“O Brasil não tem dono”: Lula desafia Trump e recusa imposições dos EUA

“O Brasil não tem dono”: Lula desafia Trump e recusa imposições dos EUA

Presidente brasileiro critica tarifa imposta por Trump, defende soberania nacional e diz que, se o americano fosse brasileiro, também estaria sendo julgado

Em meio a uma crescente tensão diplomática entre Brasil e Estados Unidos, o presidente Luiz Inácio Lula da Silva mandou um recado direto e sem rodeios a Donald Trump: “Ele não foi eleito para ser imperador do mundo”. A fala aconteceu durante uma entrevista à jornalista Christiane Amanpour, da CNN, e veio poucos dias após o ex-presidente americano anunciar uma tarifa de 50% sobre produtos brasileiros.

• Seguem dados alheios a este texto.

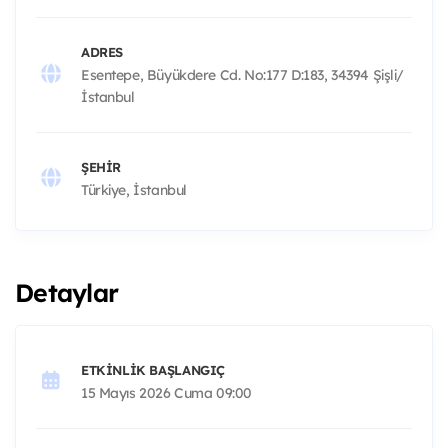
ADRES
Esentepe, Büyükdere Cd. No:177 D:183, 34394 Şişli/
İstanbul
ŞEHIR
Türkiye, İstanbul
Detaylar
ETKINLIK BAŞLANGIÇ
15 Mayıs 2026 Cuma 09:00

Lula disse ter se surpreendido com a carta enviada por Trump impondo o chamado tarifaço. “Achei que fosse fake news. Ele atropelou qualquer protocolo que existe entre chefes de Estado. A liturgia do cargo exige respeito”, afirmou. Para o presidente brasileiro, a atitude foi uma imposição inaceitável. “O Brasil está pronto para negociar, mas não aceita ordens. Não vamos ser reféns dos Estados Unidos.”

Durante a entrevista, Lula também foi claro sobre o que pensa do comportamento de Trump em relação aos episódios do Capitólio: “Se ele fosse brasileiro e tivesse atentado contra a Constituição, estaria sendo julgado – e talvez até preso.”

A fala veio em resposta indireta à defesa que Trump fez de Jair Bolsonaro, chamando o processo contra o ex-presidente brasileiro de “caça às bruxas”. Lula foi direto ao dizer que respeita os EUA como parceiros históricos, mas que o Brasil “não vai baixar a cabeça para ninguém”.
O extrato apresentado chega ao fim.